◆ EXCERPTED PASSAGE:
To decompose into partial fractions, set:

$$\frac{x-8}{(x+1)(x-2)} = \frac{A}{x+1} + \frac{B}{x-2}$$

Multiply both sides by $(x+1)(x-2)$:

$$x - 8 = A(x - 2) + B(x + 1)$$

Expand and collect like terms:

$$x - 8 = (A + B)x + (-2A + B)$$

Equate coefficients:

• For $x$: $A + B = 1$
• Constant: $-2A + B = -8$
  Solve the system:
  Subtract the first equation from the second:

$$(-2A + B) - (A + B) = -8 - 1 \implies -3A = -9 \implies A = 3$$

Substitute $A = 3$ into $A + B = 1$:

$$3 + B = 1 \implies B = -2$$

Thus:

$$\frac{x-8}{(x+1)(x-2)} = \frac{3}{x+1} - \frac{2}{x-2}$$

ii). Solution for $\frac{x^3-3}{(x+1)(x-2)}$:
The numerator degree (3) is greater than the denominator degree (2), so perform polynomial division first.

◆ PROBLEM STATEMENT:
Shorten the paragraph in the partial-fractions excerpt that begins "ii). Solution for", keeping its main facts. Nothing in the items is needed here.

◆ INPUT DATA:
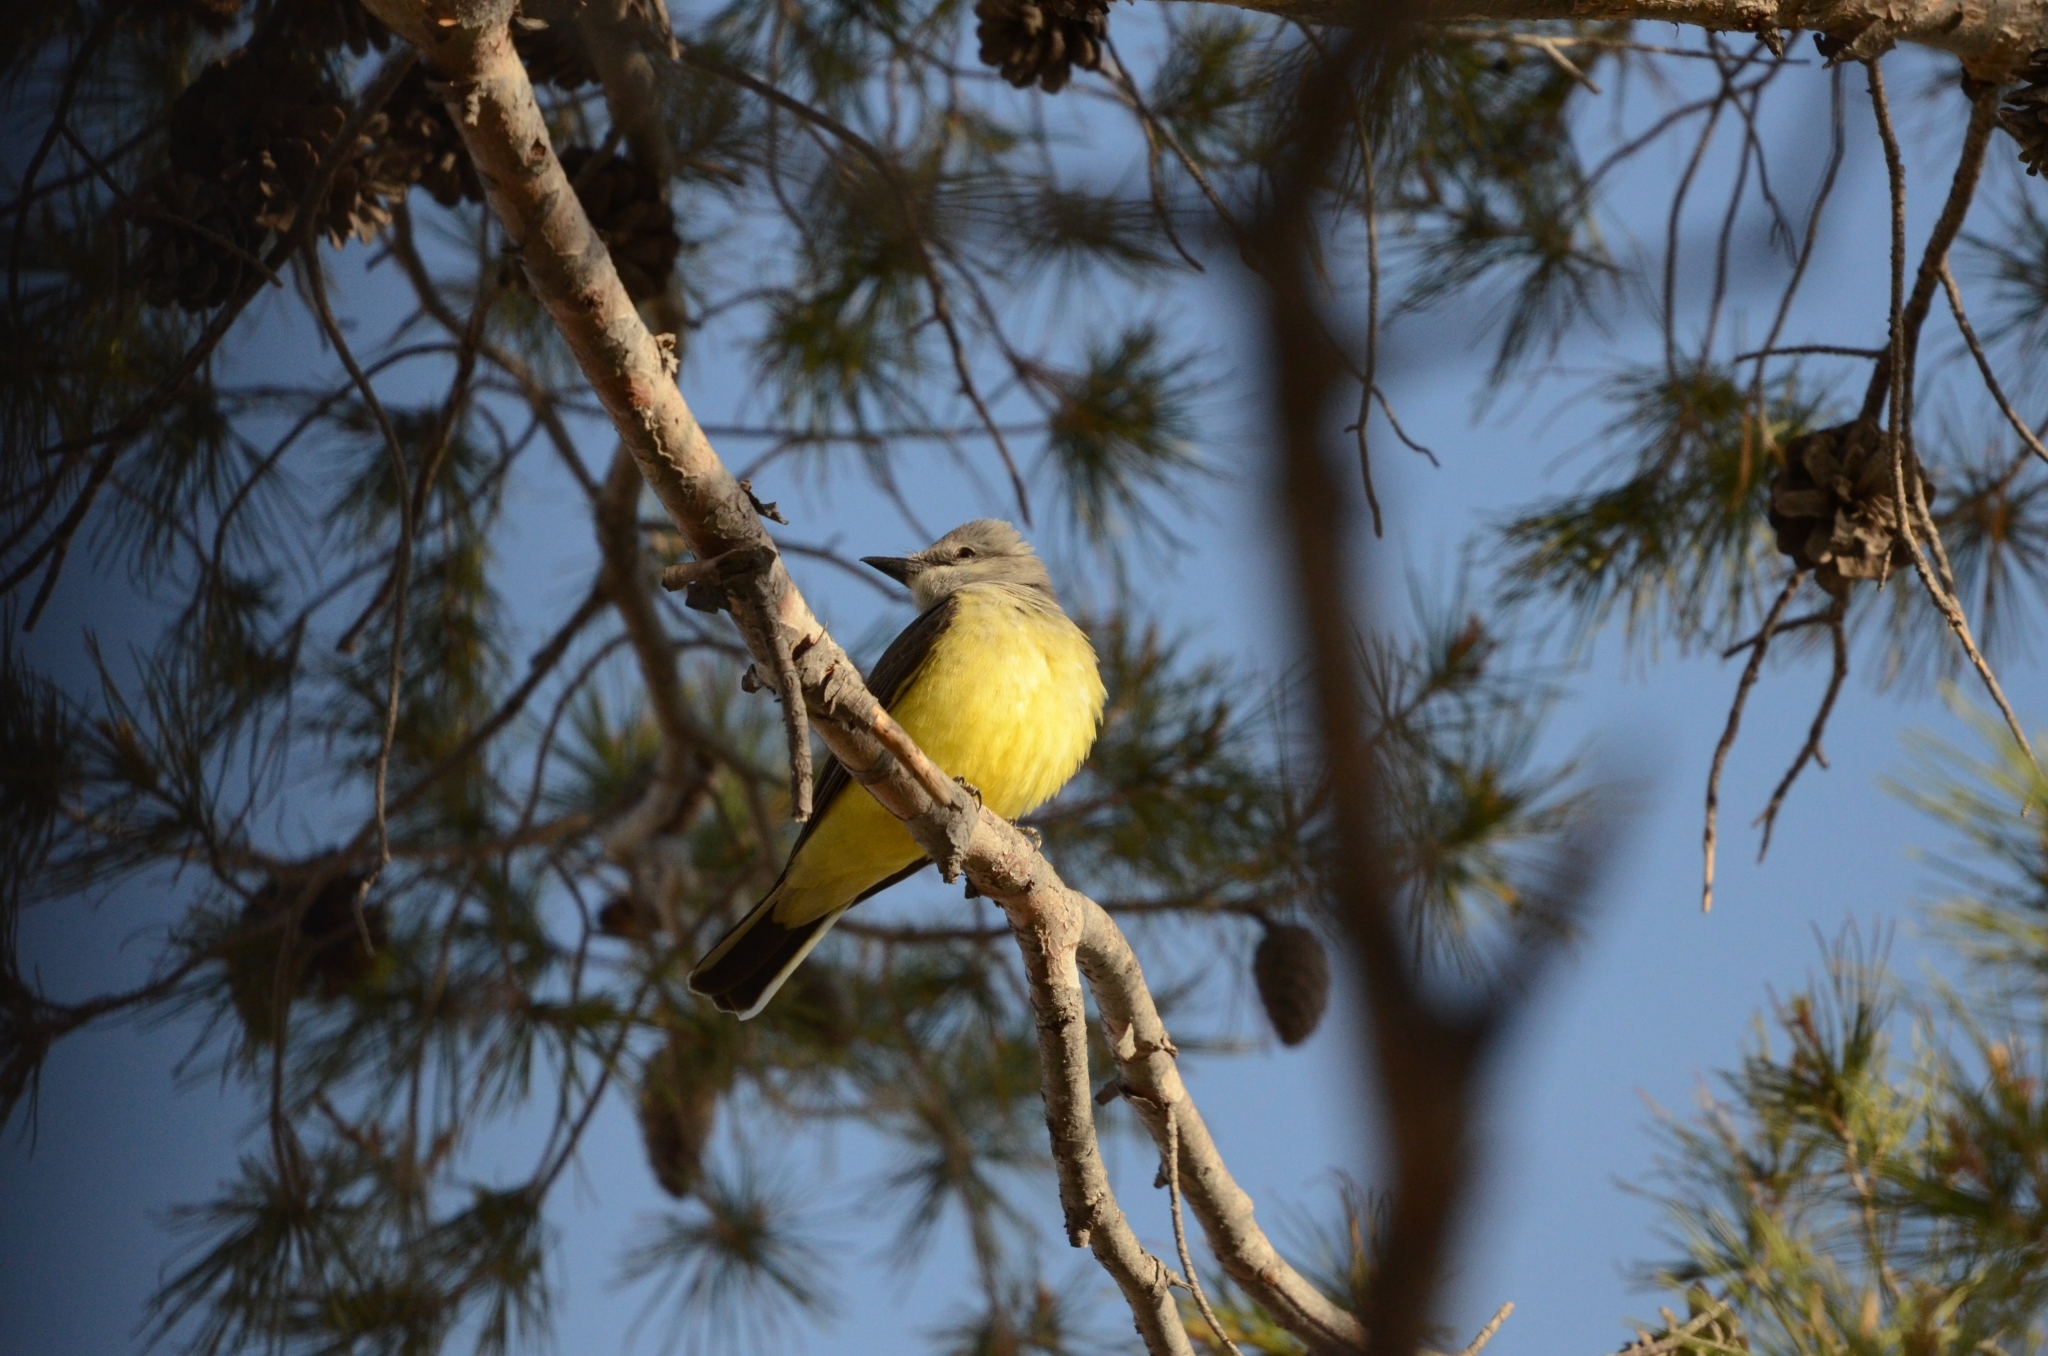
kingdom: Animalia
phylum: Chordata
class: Aves
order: Passeriformes
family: Tyrannidae
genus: Tyrannus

◆ FINISHED TASK:
For (x³ − 3)/((x + 1)(x − 2)), the numerator's degree (3) exceeds the denominator's (2), so polynomial division comes first.